A note on Scavenger partition deprecation:

In our recent cluster-wide maintenance sessions, we have taken steps to move away from our preemptible-job-based "scavenger" partitions. 

For example, users may have noticed that:

- The GPU cluster has had it's scavenger partition removed.

- We no longer add new nodes to the scavenger partitions of other clusters when the hardware is retired.

Our team has made these decisions in the context of a larger conversation around our Allocation Proposal process, and the SLURM workload manager configuration used on the clusters:

There are abundant compute resources are available upon request

A "Standard Allocation" of 25,000 service units per year is available to all faculty accounts, and is usable on any cluster to benchmark workflows and prepare a larger request for resources. The proposal process is sufficient for nearly all use cases we've encountered previously, and gives us a way to document the changing demands of our diverse user base over time. We will be increasing the standard allocation amount as well to help reduce any inconvenience caused by removing scavenger.   

It simplifies our SLURM configuration related to job priority

As they are configured, the scavenger partitions have been found to create situations where jobs charging an account's service units are not preempting scavenger jobs due to how their priority factor is established. There are other ways within SLURM to manage priority and avoid this, so our intention is to simplify the configuration and ultimately provide more transparency to our users about how priority is computed. 


Scavenger Partition Overview

To enable better utilization of available compute resources, each cluster has a "scavenger" partition defined. 

The scavenger partition allows groups to use up to 90% of the resources on the cluster, do not incurr a service unit cost, and do not enforce any time limits. With this, the jobs on this partition are preemptible and will only run if there are idle resources. They can also be canceled by Slurm as jobs enter the paid partitions.


Common Scavenger partition use cases

The scavenger partitions are great when you need to run many short jobs or when you have a long-running, restartable job

In either case, jobs should be able to save partial output or report any failures in their outputs in the event of cancellation. 

Many short jobs

When submitting many short jobs without requeue (the default), you control when and where to resubmit the preempted jobs.
The main downside to this is that you'll need to write a script to requeue preempted jobs or adjust the partition and resubmit.

If you choose to requeue, you can start these jobs and forget about them, but they may continue to get preempted over and over again.

Note: There is a cap 1000 jobs per user per cluster for the scavenger partition because the queue becomes unstable when users launch short jobs in quick succession.

Long restartable jobs

In that your job could be cancelled at any time, longer jobs should create intermediate outputs, and be set up to detect files to restart from when requeuing, making sure that input files in the correct places. Submit your job into the scavenger partition with the --requeue option.
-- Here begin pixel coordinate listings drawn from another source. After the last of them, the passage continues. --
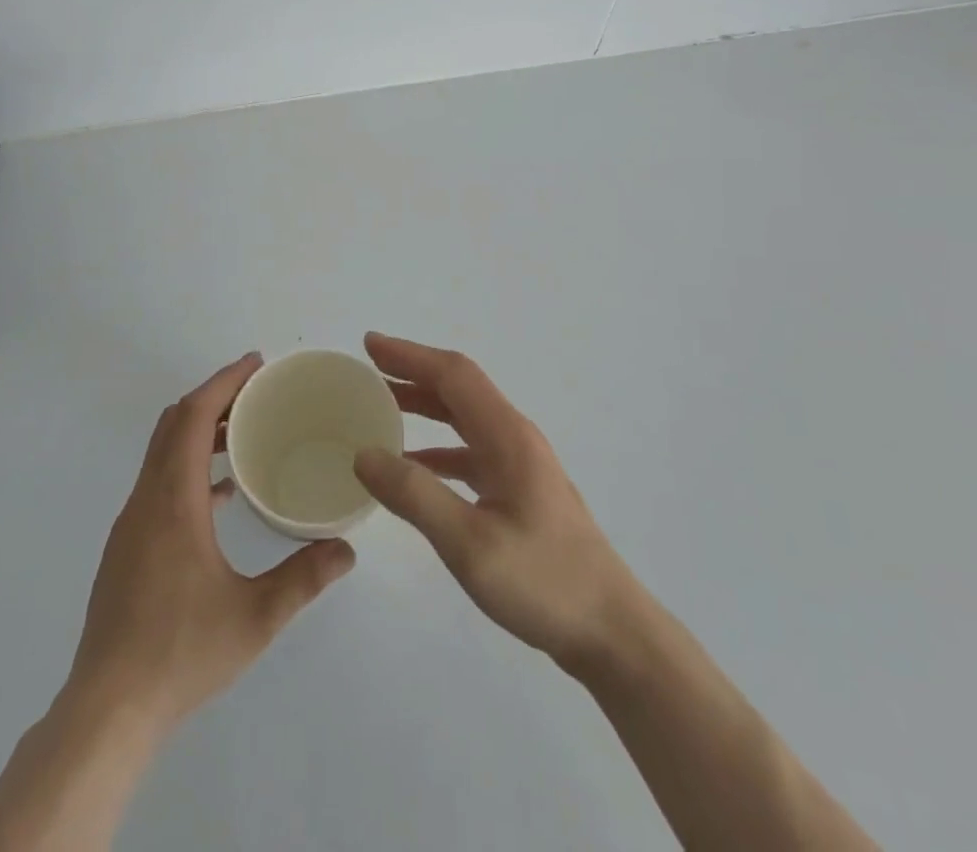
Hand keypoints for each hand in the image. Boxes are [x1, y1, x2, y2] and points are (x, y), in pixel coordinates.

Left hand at [65, 352, 355, 736]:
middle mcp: (146, 500)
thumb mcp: (254, 617)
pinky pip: (159, 482)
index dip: (223, 382)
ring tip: (243, 433)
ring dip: (198, 431)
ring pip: (162, 452)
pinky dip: (188, 468)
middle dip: (213, 397)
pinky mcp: (127, 548)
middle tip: (256, 391)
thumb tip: (347, 549)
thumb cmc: (180, 654)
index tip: (255, 364)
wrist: (107, 710)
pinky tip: (222, 496)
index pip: (191, 417)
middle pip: (172, 424)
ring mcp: (131, 524)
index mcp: (172, 501)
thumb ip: (303, 578)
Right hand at [352, 333, 637, 670]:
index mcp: (507, 436)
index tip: (369, 345)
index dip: (410, 355)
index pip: (453, 375)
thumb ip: (415, 496)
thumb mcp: (470, 544)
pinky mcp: (520, 492)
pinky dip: (437, 448)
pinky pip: (470, 452)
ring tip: (382, 408)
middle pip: (459, 389)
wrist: (612, 631)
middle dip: (413, 373)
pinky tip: (412, 466)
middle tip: (368, 371)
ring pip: (464, 419)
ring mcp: (520, 465)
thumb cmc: (544, 582)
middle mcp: (515, 438)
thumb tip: (364, 454)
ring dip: (424, 406)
Submitting to the scavenger partitions

You can request the scavenger partition with #SBATCH --partition=scavenger. This will queue your job with a QOS that sets it at a particularly low priority.

Note: For the gpu scavenger partition you must specify which type of node as well: 

#SBATCH --constraint=<partition>, where partition can be one of the following: gtx1080, titanx, k40, v100

Note: It is currently possible to submit a job to the paid partitions that, taking fairshare and other job priority factors into account, can have a lower priority than a scavenger job and not preempt them. This should be a rare occurence due to scavenger jobs being such a low priority as it is and may be prevented by submitting smaller batches of jobs at a time.
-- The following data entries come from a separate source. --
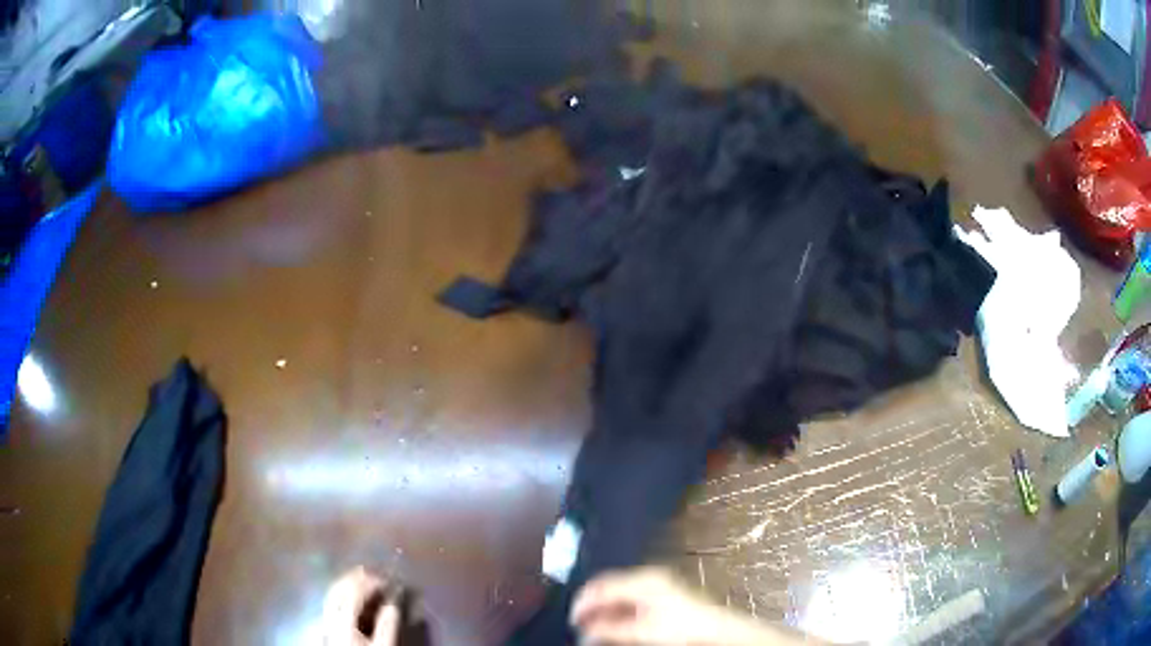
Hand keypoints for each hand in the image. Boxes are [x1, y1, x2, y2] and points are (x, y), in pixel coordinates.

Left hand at [322, 567, 399, 645]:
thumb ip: (387, 627)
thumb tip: (393, 605)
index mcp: (344, 621)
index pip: (354, 593)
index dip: (369, 582)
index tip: (386, 578)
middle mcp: (331, 617)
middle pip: (338, 590)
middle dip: (355, 578)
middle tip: (373, 571)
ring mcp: (327, 622)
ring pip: (332, 595)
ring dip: (346, 583)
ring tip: (362, 579)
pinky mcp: (328, 627)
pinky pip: (331, 604)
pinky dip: (341, 594)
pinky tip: (350, 596)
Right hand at [571, 567, 809, 645]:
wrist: (717, 626)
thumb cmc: (681, 625)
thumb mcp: (642, 630)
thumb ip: (610, 629)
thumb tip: (584, 631)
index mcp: (643, 579)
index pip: (602, 585)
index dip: (583, 601)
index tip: (571, 618)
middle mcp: (648, 576)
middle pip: (609, 586)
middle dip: (592, 605)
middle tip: (579, 624)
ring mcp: (656, 583)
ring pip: (619, 593)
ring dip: (604, 609)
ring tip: (593, 626)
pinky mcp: (663, 592)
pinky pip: (630, 598)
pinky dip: (618, 610)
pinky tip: (613, 624)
We are working on documenting this problem, so if you notice it happening, please submit a ticket with the output of 

sprio -M gpu -S "-y" --format %.15i,%.9r,%.10Y,%.10u

to show the sorted priority of jobs on queued on GPU, and then the output of

squeue -M gpu

to show your job pending, the reason, and the job running on scavenger that has not been preempted. 


Job Cancellation and Requeueing

If preempted by a paid partition job, the default behavior is for the job to be cancelled. 

There is an option to place the job back in the queue, however, with an SBATCH argument:

#SBATCH --requeue